Re: Parallelized polymorphic aggs, and aggtype vs aggoutputtype - Mailing list pgsql-hackers

From Tom Lane
Subject Re: Parallelized polymorphic aggs, and aggtype vs aggoutputtype
Date
Msg-id 27247.1466185504@sss.pgh.pa.us
Whole thread Raw
In response to Re: Parallelized polymorphic aggs, and aggtype vs aggoutputtype  (Tom Lane <tgl@sss.pgh.pa.us>)
Responses Re: Parallelized polymorphic aggs, and aggtype vs aggoutputtype  (Robert Haas <robertmhaas@gmail.com>)
Re: Parallelized polymorphic aggs, and aggtype vs aggoutputtype  (David Rowley <david.rowley@2ndquadrant.com>)
List pgsql-hackers
I wrote:
> Robert Haas <robertmhaas@gmail.com> writes:
>> I don't mind if you feel the need to refactor this.

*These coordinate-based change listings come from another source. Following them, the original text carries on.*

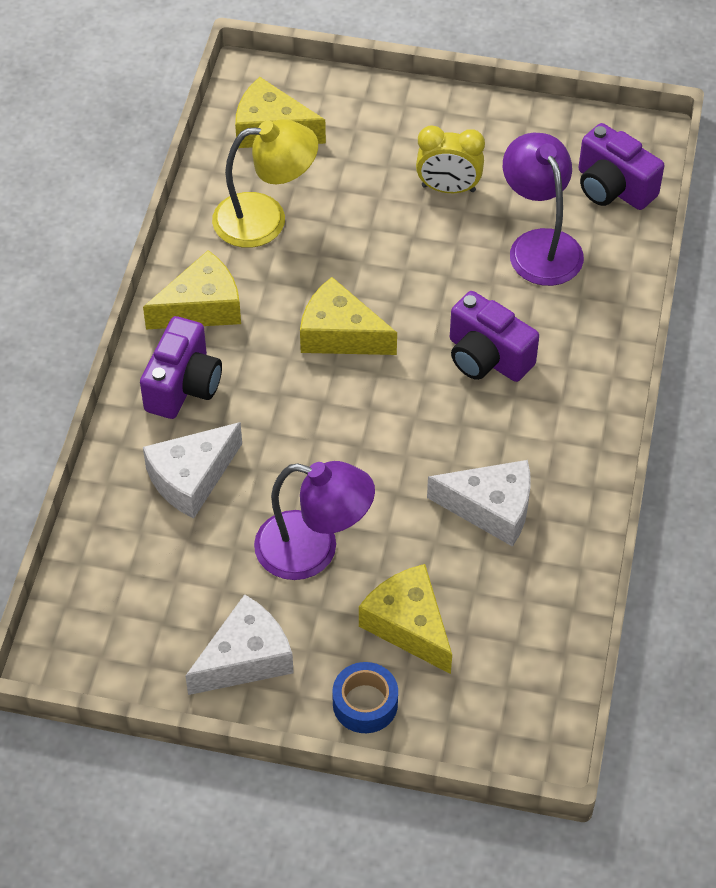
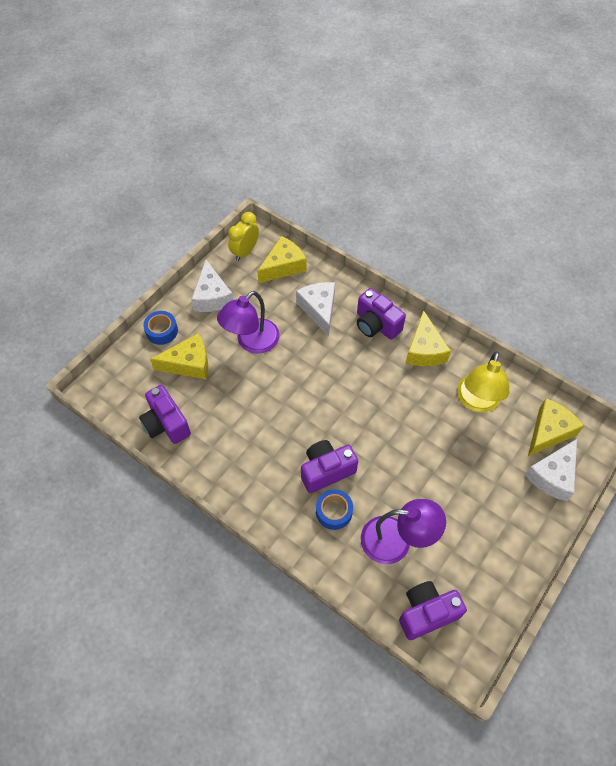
camera: 115 degrees right, 5 degrees up
yellow cheese [300,277,397,355] -> yellow cheese moved to [257,236,307,283]
yellow clock [416,125,485,193] -> yellow clock moved to [228,212,259,261]
white cheese [427,460,530,547] -> white cheese moved to [525,439,577,501]
none -> purple camera [139,385,191,444]
none -> blue tape [316,489,353,530]

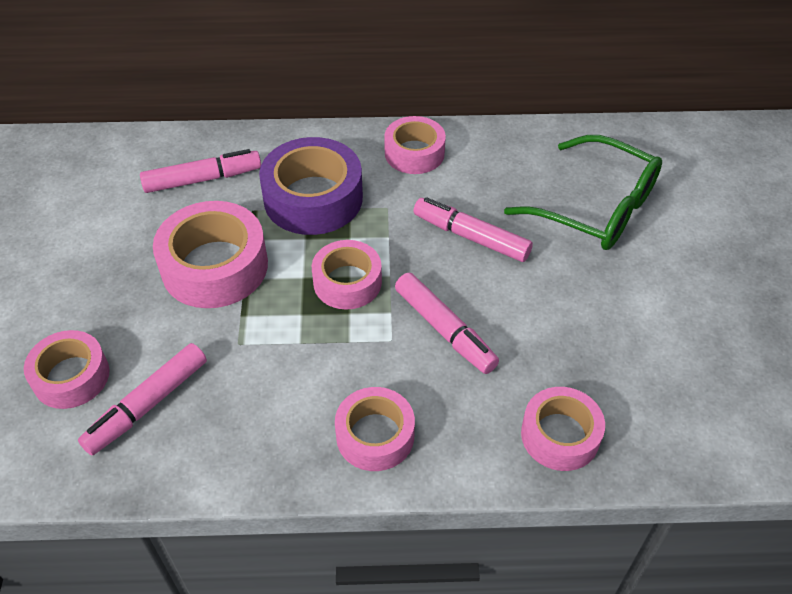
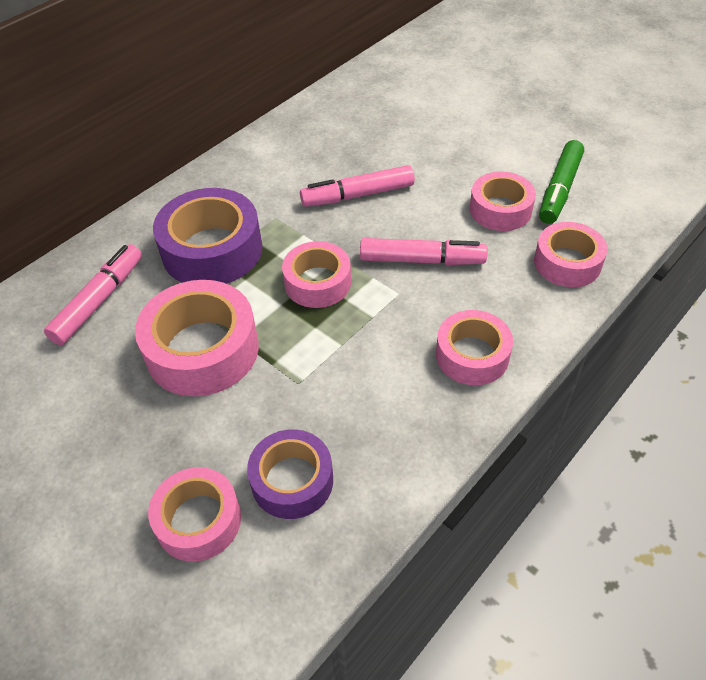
camera: 45 degrees left, 0 degrees up
pink marker [78,343,207,455] -> purple tape [247,429,333,519]
pink tape [384,116,446,174] -> pink tape moved to [470,172,536,231]
green glasses [504,135,662,250] -> none
none -> green marker [539,140,584,224]

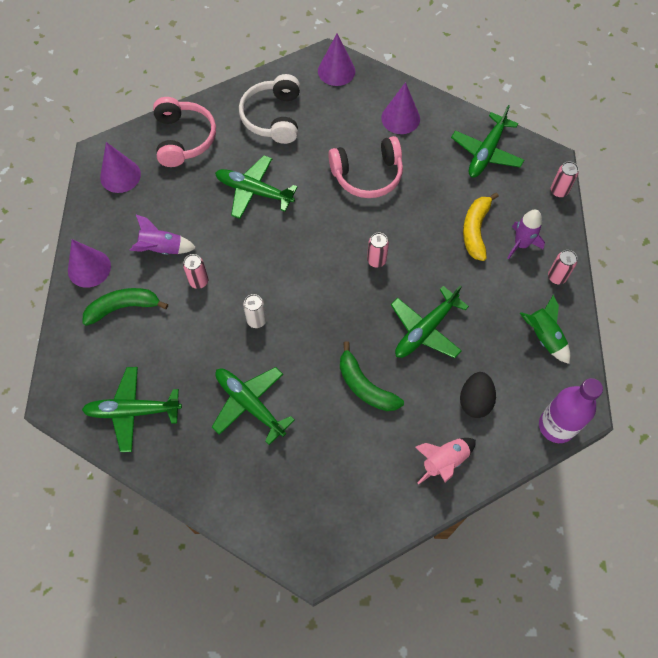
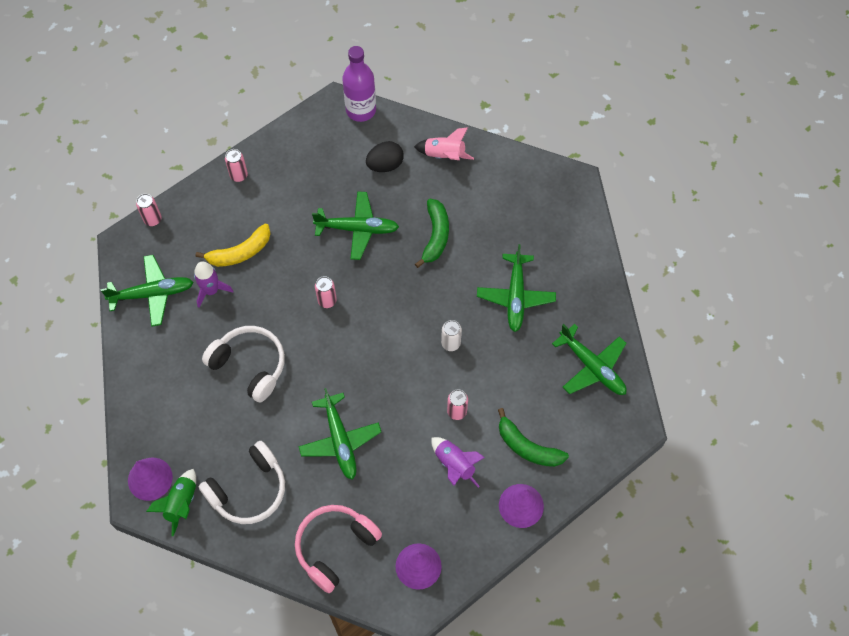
camera: 130 degrees left, 0 degrees up
pink headphones [328,136,403,198] -> white headphones [202,326,285,403]
purple cone [381,82,420,134] -> none
purple rocket [508,210,545,259] -> purple rocket moved to [194,261,233,308]
green rocket [520,295,570,364] -> green rocket moved to [146,469,196,536]

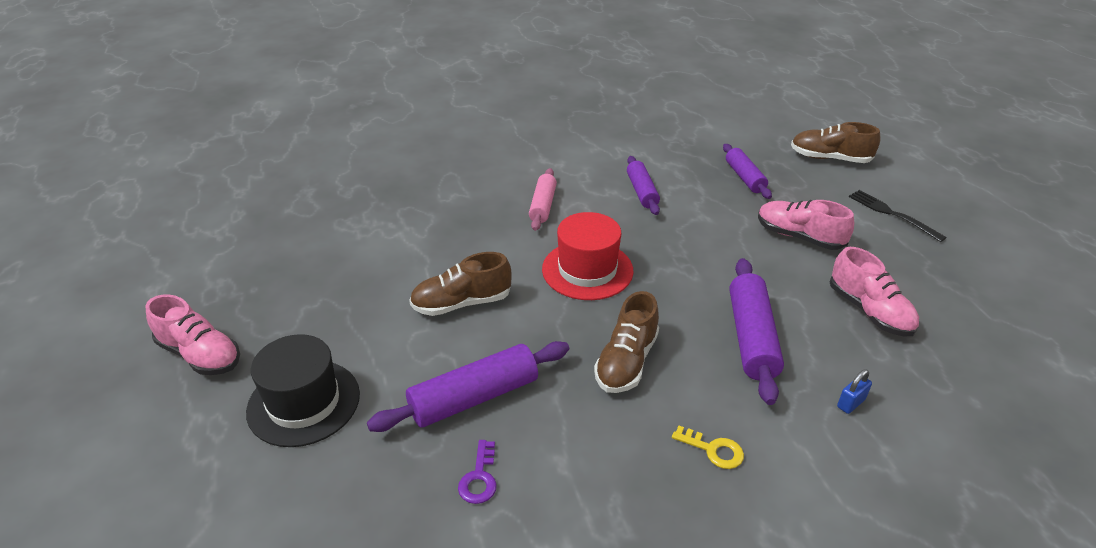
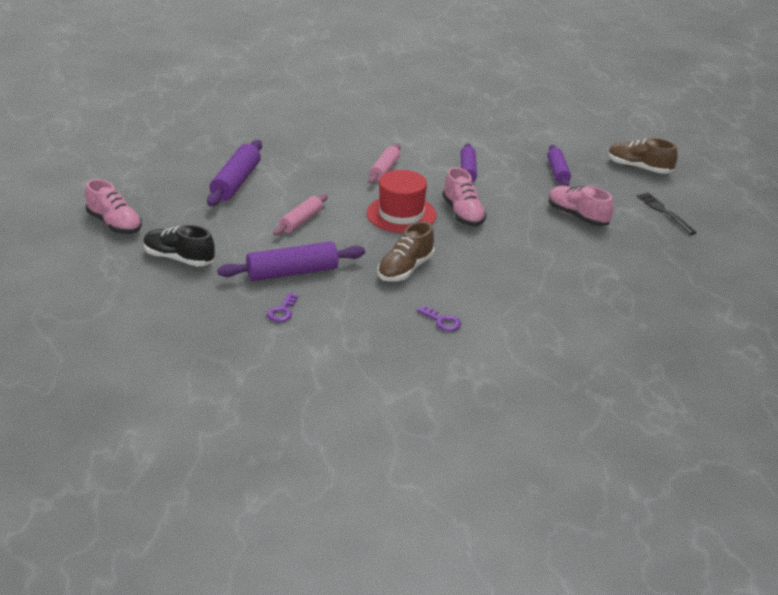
camera: 10 degrees right, 5 degrees down
black hat [246,334,360,447] -> black shoe [143,225,215,267]
brown shoe [409,252,512,316] -> pink rolling pin [273,194,328,235]
yellow key [672,426,744,469] -> purple key [417,305,461,331]
purple rolling pin [730,258,784,405] -> purple rolling pin moved to [207,140,262,206]
pink shoe [830,247,919,337] -> pink shoe moved to [442,167,487,226]
blue padlock [837,369,872,414] -> none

> I'm not sure yet.  What I think we need to work out first is exactly
> how polymorphic parallel aggregates ought to identify which concrete
> data types they are using.  There were well-defined rules before,
> but how do we adapt those to two levels of aggregate evaluation?

After reviewing things a bit, it seems like the first design-level issue
there is what about polymorphic combine functions.  So far as the type
system is concerned, there's no issue: the declared signature is always
going to be "combine(foo, foo) returns foo" and it doesn't matter whether
foo is an ordinary type, a polymorphic one, or INTERNAL.  The other
question is whether the function itself knows what it's operating on in
the current invocation.  For regular polymorphic types this seems no
different from any other usage.  If the transtype is INTERNAL, then the
type system provides no help; but we could reasonably assume that the
internal representation itself contains as much information as the combine
func needs.  We could add extra arguments like the "finalfunc_extra"
option does for the finalfunc, but I don't really see a need --- that hack
is mainly to satisfy the type system that the finalfunc's signature is
sane, not to tell the finalfunc something it has no other way to find out.
So I think we're probably OK as far as the combine function is concerned.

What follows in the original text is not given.